• Tâches demandées
a. Veuillez transcrire à l'identique la partie du texte sur Tom Kalinske qui s'ouvre sur les mots contenant "L’énième plan de" et se ferme sur "d’un hérisson ?".
b. D'après le texte sur Tom Kalinske, de quelle année à quelle année a-t-il dirigé la branche nord-américaine de Sega ?
c. Prolongez le texte sur Tom Kalinske à partir de sa dernière phrase.

• Passage choisi
====================

L’énième plan de restructuration planifié par la branche nord-américaine de Sega n’épuise pas seulement la patience des fans. Il assomme celui qui est certainement l’un des plus brillants dirigeants du constructeur déchu, Tom Kalinske. Dans les colonnes du site GI.biz, ce dernier s’est exprimé sans ménagement sur la gouvernance actuelle de cette société dont il a assuré la direction de 1990 à 1996. Sa clairvoyance, son audace, son sens tactique ont permis à la modeste succursale Sega US de faire jeu égal avec le grand rival Nintendo sur le marché le plus dynamique au monde. Qui peut donc contester la légitimité de ses propos aussi piquants que la pointe d’un hérisson ?
 
S’il se dit peu attentif à l’actualité en raison d’un agenda très chargé, une a retenu son attention. Il critique la décision de délocaliser les bureaux historiques de San Francisco. Un mauvais choix comme tant d’autres « pris depuis 20 ans ». Le point d’orgue de ce gâchis ? « Nous avions eu l’occasion de collaborer avec Sony [...] le conseil d’administration de Sega Japon écarta cette opportunité, ce fut la décision la plus stupide jamais prise au sein de Sega. C’est à ce moment précis que je compris que les responsables nippons étaient hors-jeu ».

====================

• Données enregistrées

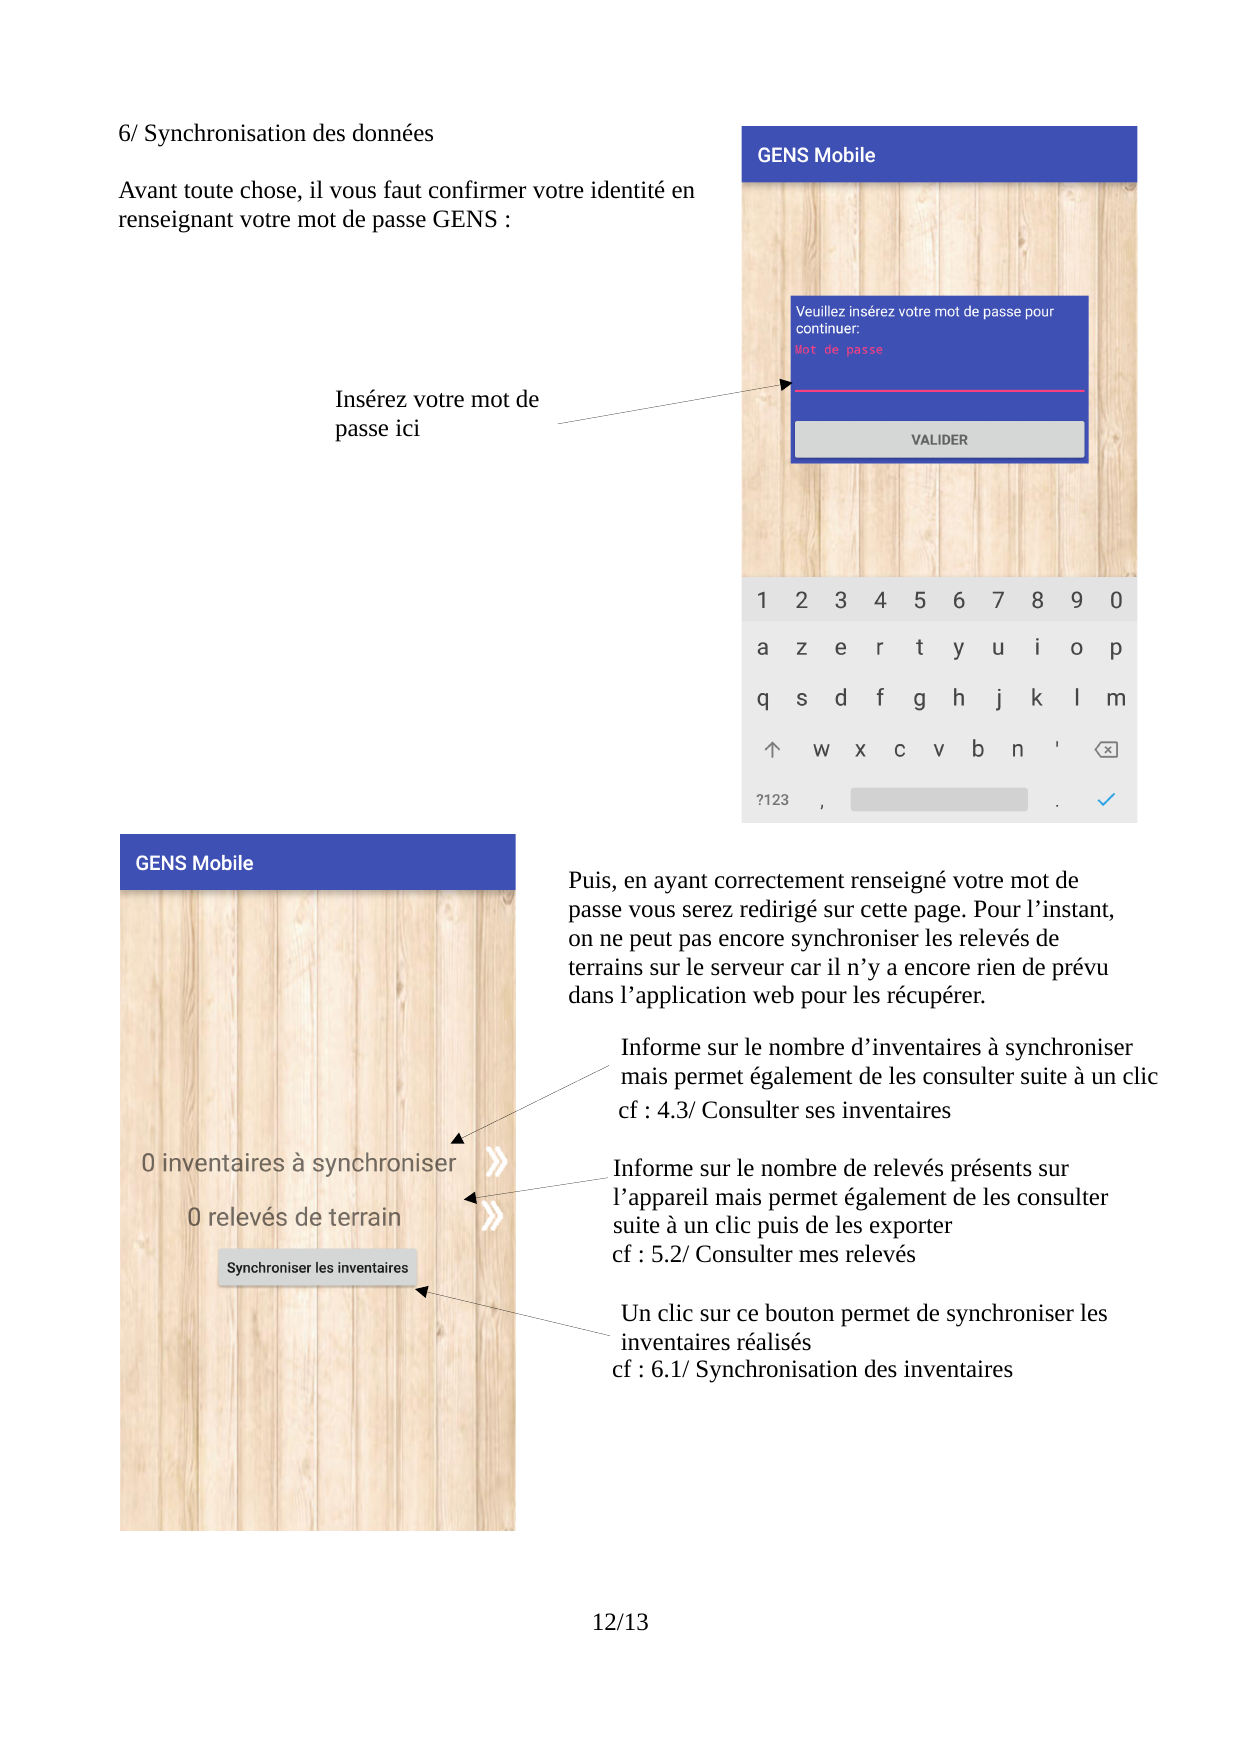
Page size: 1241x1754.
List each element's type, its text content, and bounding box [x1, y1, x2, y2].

picture [741, 126, 1138, 823]
picture [120, 834, 516, 1531]
text cf : 4.3/ Consulter ses inventaires [516, 1096, 1122, 1124]
text cf : 5.2/ Consulter mes relevés [516, 1239, 1122, 1268]
text 6/ Synchronisation des données [118, 118, 1122, 147]
text Puis, en ayant correctement renseigné votre mot de passe vous serez redirigé sur cette page. Pour l’instant, on ne peut pas encore synchroniser les relevés de terrains sur le serveur car il n’y a encore rien de prévu dans l’application web pour les récupérer. [516, 866, 1122, 1009]
text cf : 6.1/ Synchronisation des inventaires [516, 1354, 1122, 1383]
text Avant toute chose, il vous faut confirmer votre identité en renseignant votre mot de passe GENS : [118, 176, 741, 233]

====================

• Résultats
a.
L’énième plan de restructuration planifié par la branche nord-américaine de Sega n’épuise pas seulement la patience des fans. Il assomme celui qui est certainement l’un des plus brillants dirigeants du constructeur déchu, Tom Kalinske. Dans les colonnes du site GI.biz, ce dernier s’est exprimé sans ménagement sur la gouvernance actuelle de cette société dont il a assuré la direction de 1990 à 1996. Sa clairvoyance, son audace, son sens tactique ont permis à la modeste succursale Sega US de faire jeu égal avec le grand rival Nintendo sur le marché le plus dynamique au monde. Qui peut donc contester la légitimité de ses propos aussi piquants que la pointe d’un hérisson ?

b. De 1990 à 1996.

c.
Indépendamment de son statut de constructeur désormais refusé par l’arbitrage implacable du marché, la marque Sega est en capacité de survivre à elle-même, malgré elle. En dépit de lourdes incertitudes pesant sur la pérennité de la société, Tom Kalinske rejette un destin similaire à celui d’Atari (dorénavant en plein retour) : « Vous devez vraiment vous employer pour tuer une marque » solidement ancrée à un marché. « Atari est l’une d’entre elles [...] j’espère que Sega n’évoluera pas dans son sillage ». Après avoir eu la peau du hérisson, les experts anticipent désormais une sortie par le haut de Nintendo, prise en étau par la pression concurrentielle opposée par MS/Sony et l’essor débridé du segment des jeux iOS/Android. Bien qu’il souhaite voir Nintendo conserver son rôle de constructeur, il regrette son absence, se dit même « surpris » par la volonté manifeste de faire abstraction de ce créneau porteur : « C’est une erreur marketing », résume-t-il.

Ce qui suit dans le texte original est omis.